Эдвард сказал, что без этой части истории никак не обойтись, иначе пострадает весь сюжет.
– Эдвард, люди, о которых идет речь, далеки от искусства.
Мы с Эдди Банкером обменялись мрачными смешками.
По реакции Эдварда и его агента я понял, что им не нравится ход нашей встречи. Понятия не имею, на что они надеялись – обойтись без лишних проблем? Видимо, они были уверены, что у меня не возникнет вопросов к сценарию, и я буду просто счастлив получить работу, как любой среднестатистический актеришка.
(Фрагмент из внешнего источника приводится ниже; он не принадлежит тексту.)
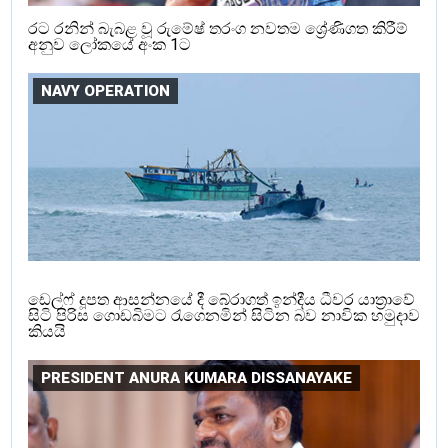
රට රනින් බැබළ වූ රුමේෂ් තරංග නවතම ශ්‍රේණිගත කිරීම්
අනුව ලෝකයේ අංක 1ට
NAVY OPERATION
ඩෙල්ෆ් දූපත ආසන්නයේ දී බේරාගත් ඉන්දීය ධීවර යාත්‍රාවේ
සිටි පිරිස ගොඩබිමට රැගෙනමින් සිටින බව නාවික හමුදාව
කියයි
PRESIDENT ANURA KUMARA DISSANAYAKE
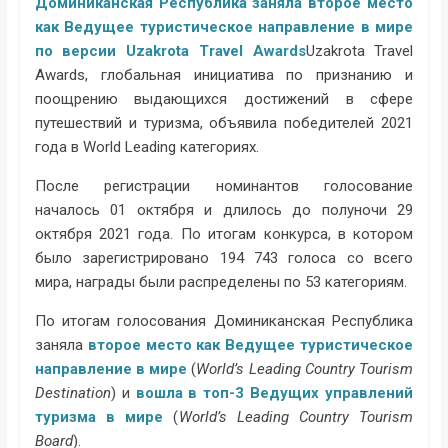
Доминиканская Республика заняла второе место
как Ведущее туристическое направление в мире
по версии Uzakrota Travel Awards
Uzakrota Travel
Awards, глобальная инициатива по признанию и
поощрению выдающихся достижений в сфере
путешествий и туризма, объявила победителей 2021
года в World Leading категориях.
После регистрации номинантов голосование
началось 01 октября и длилось до полуночи 29
октября 2021 года. По итогам конкурса, в котором
было зарегистрировано 194 743 голоса со всего
мира, награды были распределены по 53 категориям.
По итогам голосования Доминиканская Республика
заняла
второе место как Ведущее туристическое
направление в мире
(
World’s Leading Country Tourism
Destination
) и
вошла в топ-3 Ведущих управлений
туризма в мире
(
World’s Leading Country Tourism
Board
).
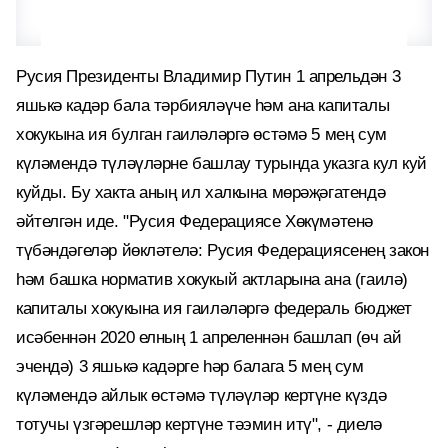
Русия Президенты Владимир Путин 1 апрельдән 3
яшькә кадәр бала тәрбияләүче һәм ана капиталы
хокукына ия булган гаиләләргә өстәмә 5 мең сум
күләмендә түләүләрне башлау турында указга кул куй
куйды. Бу хакта аның ил халкына мөрәҗәгатендә
әйтелгән иде. "Русия Федерациясе Хөкүмәтенә
түбәндәгеләр йөкләтелә: Русия Федерациясенең закон
һәм башка норматив хокукый актларына ана (гаилә)
капиталы хокукына ия гаиләләргә федераль бюджет
исәбеннән 2020 елның 1 апреленнән башлап (өч ай
эчендә) 3 яшькә кадәрге һәр балага 5 мең сум
күләмендә айлык өстәмә түләүләр кертүне күздә
тотучы үзгәрешләр кертүне тәэмин итү", - диелә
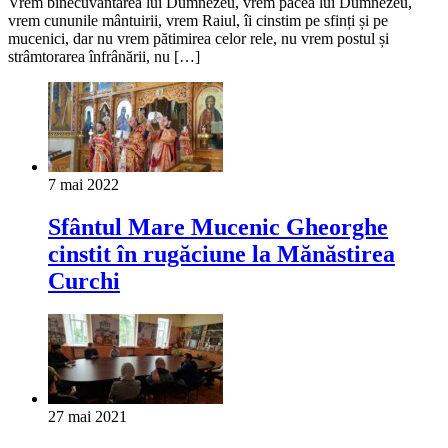
Vrem binecuvântarea lui Dumnezeu, vrem pacea lui Dumnezeu,
vrem cununile mântuirii, vrem Raiul, îi cinstim pe sfinți și pe
mucenici, dar nu vrem pătimirea celor rele, nu vrem postul și
strâmtorarea înfrânării, nu […]
7 mai 2022
Sfântul Mare Mucenic Gheorghe
cinstit în rugăciune la Mănăstirea
Curchi
27 mai 2021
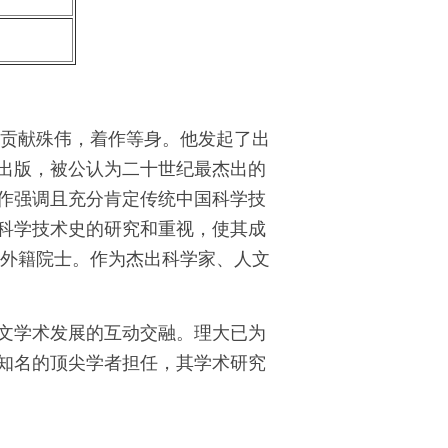
究贡献殊伟，着作等身。他发起了出
出版，被公认为二十世纪最杰出的
作强调且充分肯定传统中国科学技
科学技术史的研究和重视，使其成
院外籍院士。作为杰出科学家、人文
文学术发展的互动交融。理大已为
知名的顶尖学者担任，其学术研究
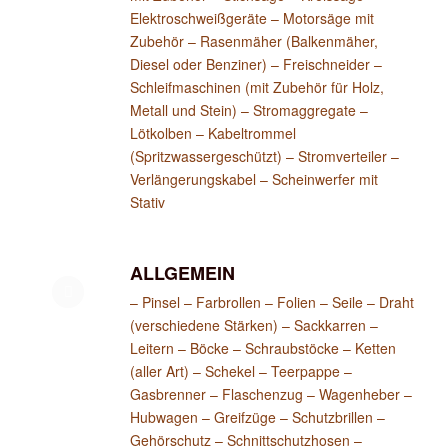
Elektroschweißgeräte – Motorsäge mit
Zubehör – Rasenmäher (Balkenmäher,
Diesel oder Benziner) – Freischneider –
Schleifmaschinen (mit Zubehör für Holz,
Metall und Stein) – Stromaggregate –
Lötkolben – Kabeltrommel
(Spritzwassergeschützt) – Stromverteiler –
Verlängerungskabel – Scheinwerfer mit
Stativ
ALLGEMEIN
– Pinsel – Farbrollen – Folien – Seile – Draht
(verschiedene Stärken) – Sackkarren –
Leitern – Böcke – Schraubstöcke – Ketten
(aller Art) – Schekel – Teerpappe –
Gasbrenner – Flaschenzug – Wagenheber –
Hubwagen – Greifzüge – Schutzbrillen –
Gehörschutz – Schnittschutzhosen –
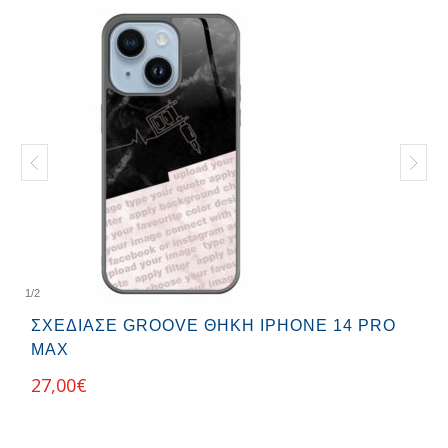
1
/
2
ΣΧΕΔΊΑΣΕ GROOVE ΘΉΚΗ IPHONE 14 PRO
MAX
27,00
€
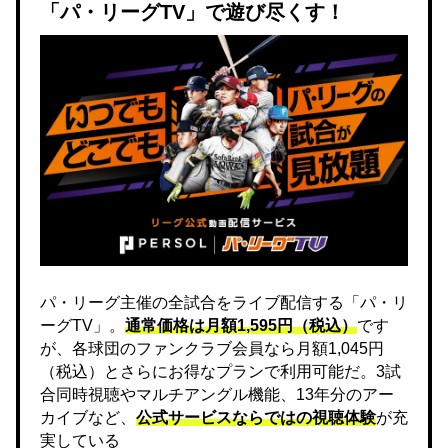
「パ・リーグTV」で遊び尽くす！
パ・リーグ主催の全試合をライブ配信する「パ・リ
ーグTV」。
通常価格は月額1,595円（税込）
です
が、各球団のファンクラブ会員なら月額1,045円
（税込）とさらにお得なプランで利用可能だ。3試
合同時視聴やマルチアングル機能、13年分のアー
カイブなど、
公式サービスならではの視聴体験
が充
実している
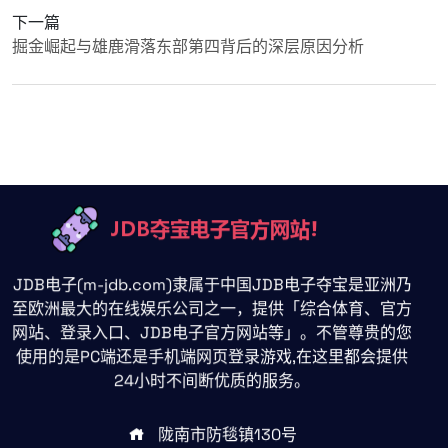
下一篇
掘金崛起与雄鹿滑落东部第四背后的深层原因分析
JDB电子(m-jdb.com)隶属于中国JDB电子夺宝是亚洲乃
至欧洲最大的在线娱乐公司之一，提供「综合体育、官方
网站、登录入口、JDB电子官方网站等」。不管尊贵的您
使用的是PC端还是手机端网页登录游戏,在这里都会提供
24小时不间断优质的服务。
陇南市防毯镇130号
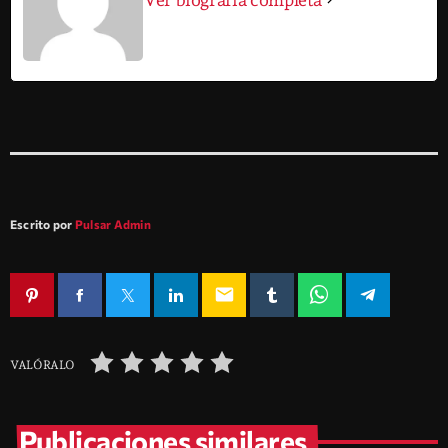
Escrito por
Pulsar Admin
email
VALÓRALO
Publicaciones similares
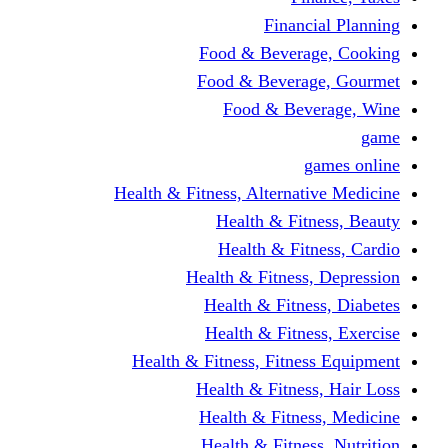
Financi
Food & Beverag
Food & Beverag
Food & Beve
g
Health & Fitness, Alternati
Health & Fitn
Health & Fitn
Health & Fitness,
Health & Fitnes
Health & Fitnes
Health & Fitness, Fitnes
Health & Fitness
Health & Fitnes
Health & Fitness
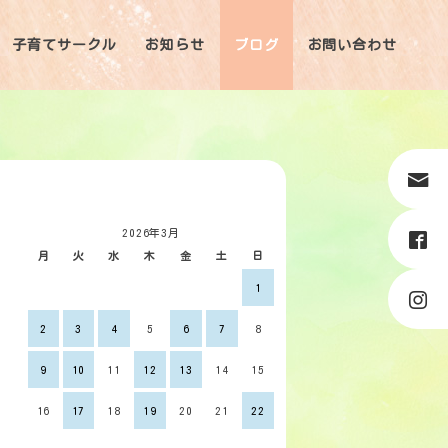
子育てサークル
お知らせ
ブログ
お問い合わせ
2026年3月
月
火
水
木
金
土
日
1
2
3
4
5
6
7
8
9
10
11
12
13
14
15
16
17
18
19
20
21
22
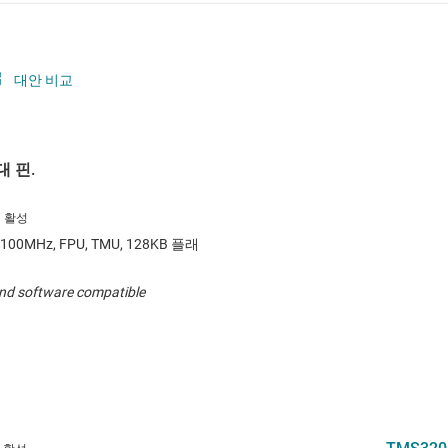
대안 비교
 핀.
00MHz, FPU, TMU, 128KB 플래
 and software compatible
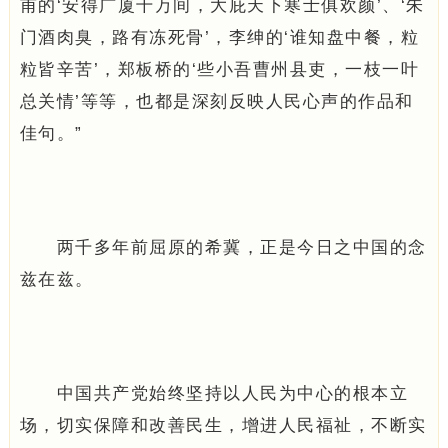
甫的‘安得广厦千万间，大庇天下寒士俱欢颜’、‘朱
门酒肉臭，路有冻死骨’，李绅的‘谁知盘中餐，粒
粒皆辛苦’，郑板桥的‘些小吾曹州县吏，一枝一叶
总关情’等等，也都是深刻反映人民心声的作品和
佳句。”
两千多年前屈原的希冀，正是今日之中国的念
兹在兹。
中国共产党始终坚持以人民为中心的根本立
场，切实保障和改善民生，增进人民福祉，不断实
В моей голове роились сотни вопросов. Самым важным был: «Что об этом подумают авторитеты «Ла Эме»? Весь этот треп о художественной задумке и «драме персонажей» меня нервировал. Голливуд постоянно рассказывал истории гангстеров: и основанные на реальных событиях, и взятые из воздуха, но никогда раньше вымысел и реальность не сталкивались с такой разрушительной силой.
Оглядываясь назад, я понимаю, что именно успешность Олмоса в мире кино помешала ему увидеть, насколько серьезна тюремная политика и как велико ее влияние на улицы. Художественная вольность не стоит того, чтобы выводить из себя опасных преступников. Это здравый смысл, только и всего. Лучше подружиться с бешеным псом, чем сделать его своим врагом.
– Эдвард, ты уверен во всем этом? – еще раз спросил Эдди Банкер. Мало кто шарил так в тонкостях тюремной системы, как он.
Эдди пытался объяснить, что и как может пойти наперекосяк, но Олмос твердо стоял на своей версии фильма.
В конце встречи я согласился встретиться с Олмосом в его офисе на следующий день, чтобы обсудить последние детали проекта. Я надеялся, что он переспит с проблемами, которые мы озвучили, и в итоге передумает, но чуял, что он останется при своем мнении.
Я получил ответ на следующий же день.